The following year, Garcia made his first headlines at Augusta National by winning the coveted Silver Cup as low amateur in the Masters. He turned professional and won his sixth event, the Irish Open. That summer Garcia, now a TaylorMade Golf spokesman, implanted himself in golfing lore in the PGA Championship at Medinah Country Club by closing his eyes and whacking an open-faced 6-iron off a tree trunk onto the 16th green, following the shot with a racing, leaping run up the fairway. He finished second in the championship by one stroke to Woods. Not yet 20 years old, Garcia was cast as the player who would be able to rival Tiger for years to come.

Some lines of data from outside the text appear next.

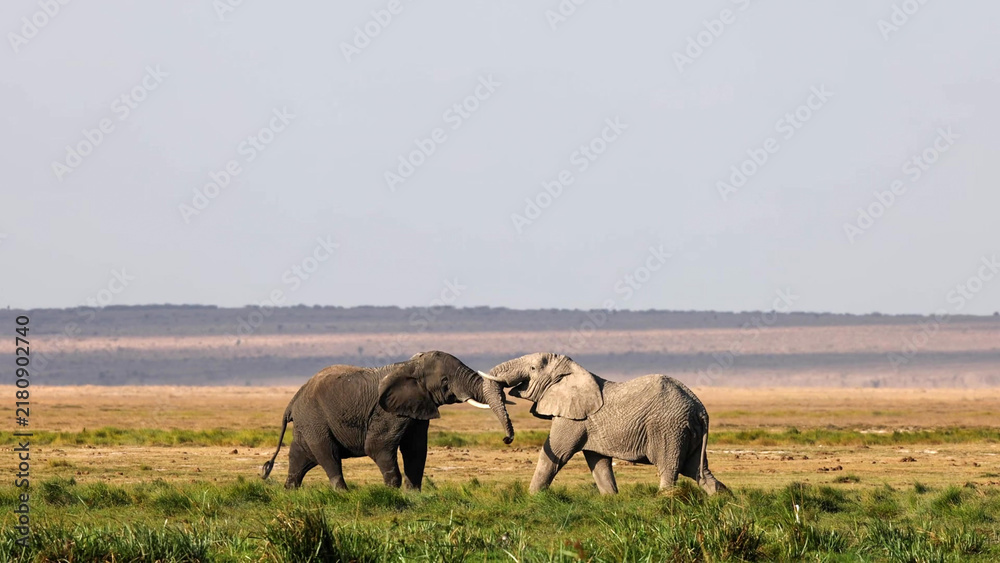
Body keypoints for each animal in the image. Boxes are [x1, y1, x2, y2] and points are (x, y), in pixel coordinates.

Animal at [261, 351, 513, 490]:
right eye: (445, 381)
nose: (507, 439)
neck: (410, 365)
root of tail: (293, 399)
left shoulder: (417, 409)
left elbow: (416, 450)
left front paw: (413, 494)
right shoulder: (388, 412)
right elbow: (377, 447)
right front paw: (392, 491)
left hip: (307, 423)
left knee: (300, 458)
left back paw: (289, 491)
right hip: (315, 419)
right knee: (328, 455)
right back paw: (343, 493)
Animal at [483, 353, 726, 495]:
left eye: (533, 369)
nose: (507, 438)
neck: (574, 372)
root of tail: (700, 409)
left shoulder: (573, 419)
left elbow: (555, 454)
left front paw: (532, 498)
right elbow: (598, 463)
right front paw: (611, 499)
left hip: (669, 428)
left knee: (670, 469)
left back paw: (665, 500)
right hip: (688, 431)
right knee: (698, 471)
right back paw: (724, 501)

The Professional Years of Garcia

Garcia indeed won his first PGA title at the age of 21 to become the youngest Tour winner since Woods. There would be other wins, usually on tough golf courses, but Garcia’s star dimmed in comparison to Tiger Woods, as did all of golf. Always an emotional player, Garcia carved out his biggest reputation in the Ryder Cup where he has been one of the most successful competitors of all time. He has played on five winning teams in eight appearances and compiled a formidable 19-11-7 record in his matches.

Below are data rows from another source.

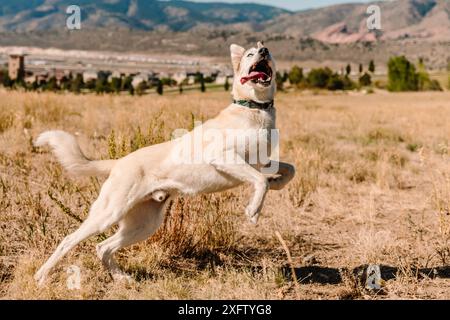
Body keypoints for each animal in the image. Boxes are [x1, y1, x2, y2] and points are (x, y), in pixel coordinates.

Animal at [34, 41, 296, 284]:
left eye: (267, 51)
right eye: (251, 54)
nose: (263, 51)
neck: (255, 109)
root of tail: (118, 162)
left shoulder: (262, 161)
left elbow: (288, 170)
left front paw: (276, 183)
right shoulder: (221, 155)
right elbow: (260, 180)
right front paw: (254, 210)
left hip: (143, 224)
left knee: (103, 247)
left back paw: (121, 278)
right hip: (108, 214)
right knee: (69, 240)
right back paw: (42, 275)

Garcia’s biggest win on Tour came in the 2008 Players Championship, the same year he rose to World Number 2. After that, however, El NiƱo blew into a prolonged slump that, in a rare admission for a professional athlete, he attributed in part to a break-up with his girlfriend, Morgan-Leigh Norman, the daughter of golfing great Greg Norman. He even announced a break from competitive golf.

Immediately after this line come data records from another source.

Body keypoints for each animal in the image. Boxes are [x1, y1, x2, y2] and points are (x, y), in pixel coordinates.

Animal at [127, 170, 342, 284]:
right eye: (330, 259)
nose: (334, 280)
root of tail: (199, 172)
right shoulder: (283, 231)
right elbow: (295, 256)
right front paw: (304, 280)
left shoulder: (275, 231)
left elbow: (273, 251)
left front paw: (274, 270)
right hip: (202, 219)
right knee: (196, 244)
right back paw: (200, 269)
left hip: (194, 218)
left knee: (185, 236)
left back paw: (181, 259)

Sergio Garcia after Winning 2008 Players Championship, image: pgatour.com

Sergio Garcia after Winning 2008 Players Championship, image: pgatour.com

When Garcia returned, it was with a new claw putting grip. Using a natural swing unsullied by instructional tinkering, he has always been one of golf’s purest strikers of the ball, but often the Garcia game is undone by poor putting. A Garcia win – and there have been 23 on the PGA and European Tours – seldom looks easy because of the greens work. He has been in a remarkable 20 playoffs, with a 10-10 record. By contrast, Woods has been in only 12 PGA playoffs, with an 11-1 record, and Phil Mickelson, ten years older, has been in only 11 playoffs (7-4).

What’s Ahead?

Golf fans saw a different Sergio Garcia at the 2017 Masters. He was less bothered by the rub of the green when things did not go his way on the course. He will be married soon and has clearly entered a more settled period of his life, despite protests that he is still the “same goofy guy I always was.” Mickelson did not win his first major championship until he was 34 years old and added four more after that. Golf’s young guns that have come along in the past few years will no doubt dominate major championship leaderboards in the near future but do not be surprised if there are a few more Garcia titles tossed in there as well.